Your output should be the complete listing, word for word, with no pictures in it.

# # #

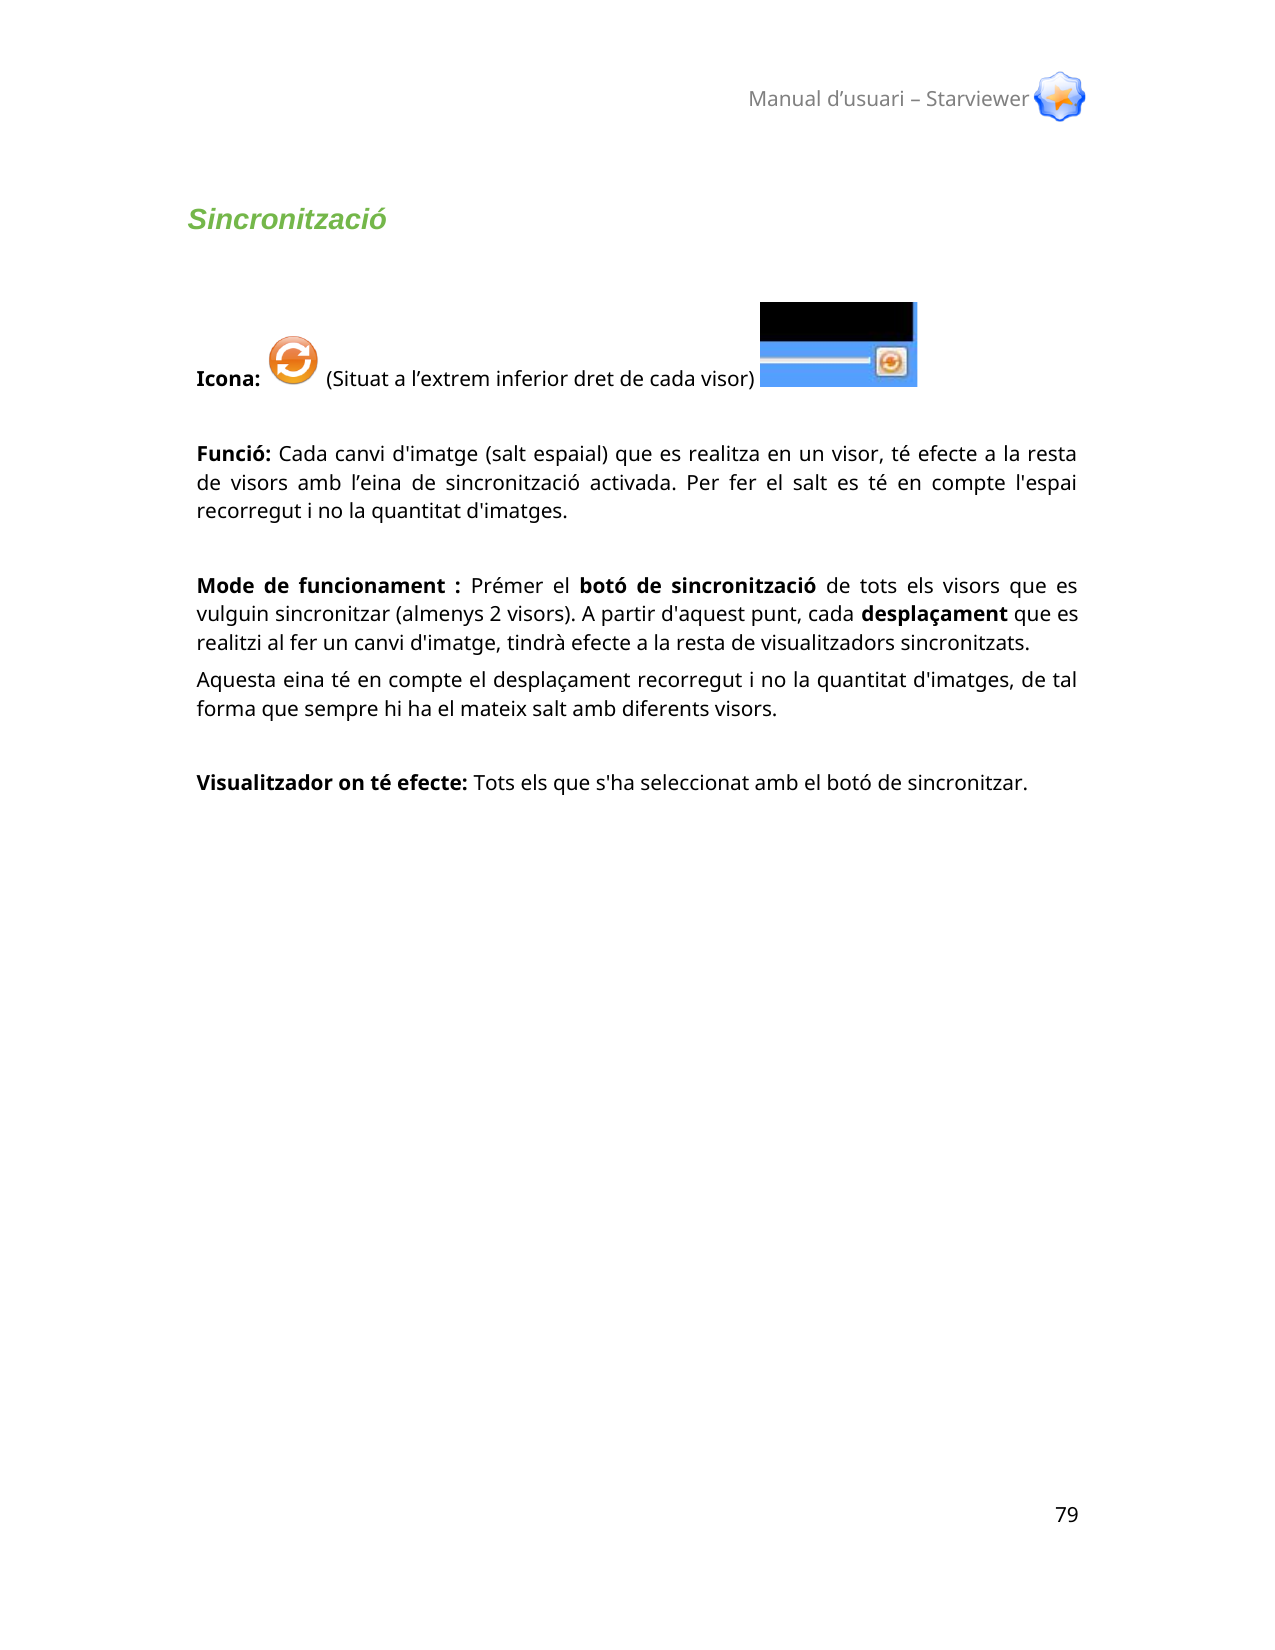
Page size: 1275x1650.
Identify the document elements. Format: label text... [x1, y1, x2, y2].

text Visualitzador on té efecte: Tots els que s'ha seleccionat amb el botó de sincronitzar. [196, 768, 1078, 797]
text Funció: Cada canvi d'imatge (salt espaial) que es realitza en un visor, té efecte a la resta de visors amb l’eina de sincronització activada. Per fer el salt es té en compte l'espai recorregut i no la quantitat d'imatges. [196, 439, 1078, 525]
picture [760, 302, 918, 387]
text Icona: (Situat a l’extrem inferior dret de cada visor) [196, 303, 1078, 393]
picture [1033, 71, 1086, 122]
subtitle Sincronització [187, 202, 1078, 236]
text Aquesta eina té en compte el desplaçament recorregut i no la quantitat d'imatges, de tal forma que sempre hi ha el mateix salt amb diferents visors. [196, 665, 1078, 722]
text Mode de funcionament : Prémer el botó de sincronització de tots els visors que es vulguin sincronitzar (almenys 2 visors). A partir d'aquest punt, cada desplaçament que es realitzi al fer un canvi d'imatge, tindrà efecte a la resta de visualitzadors sincronitzats. [196, 571, 1078, 656]
picture [265, 332, 321, 387]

# # #

* **ANSWER**:
Page size: 1275x1650.
Identify the document elements. Format: label text... [x1, y1, x2, y2].

text Visualitzador on té efecte: Tots els que s'ha seleccionat amb el botó de sincronitzar. [196, 768, 1078, 797]
text Funció: Cada canvi d'imatge (salt espaial) que es realitza en un visor, té efecte a la resta de visors amb l’eina de sincronització activada. Per fer el salt es té en compte l'espai recorregut i no la quantitat d'imatges. [196, 439, 1078, 525]
picture [760, 302, 918, 387]
text Icona: (Situat a l’extrem inferior dret de cada visor) [196, 303, 1078, 393]
picture [1033, 71, 1086, 122]
subtitle Sincronització [187, 202, 1078, 236]
text Aquesta eina té en compte el desplaçament recorregut i no la quantitat d'imatges, de tal forma que sempre hi ha el mateix salt amb diferents visors. [196, 665, 1078, 722]
text Mode de funcionament : Prémer el botó de sincronització de tots els visors que es vulguin sincronitzar (almenys 2 visors). A partir d'aquest punt, cada desplaçament que es realitzi al fer un canvi d'imatge, tindrà efecte a la resta de visualitzadors sincronitzats. [196, 571, 1078, 656]
picture [265, 332, 321, 387]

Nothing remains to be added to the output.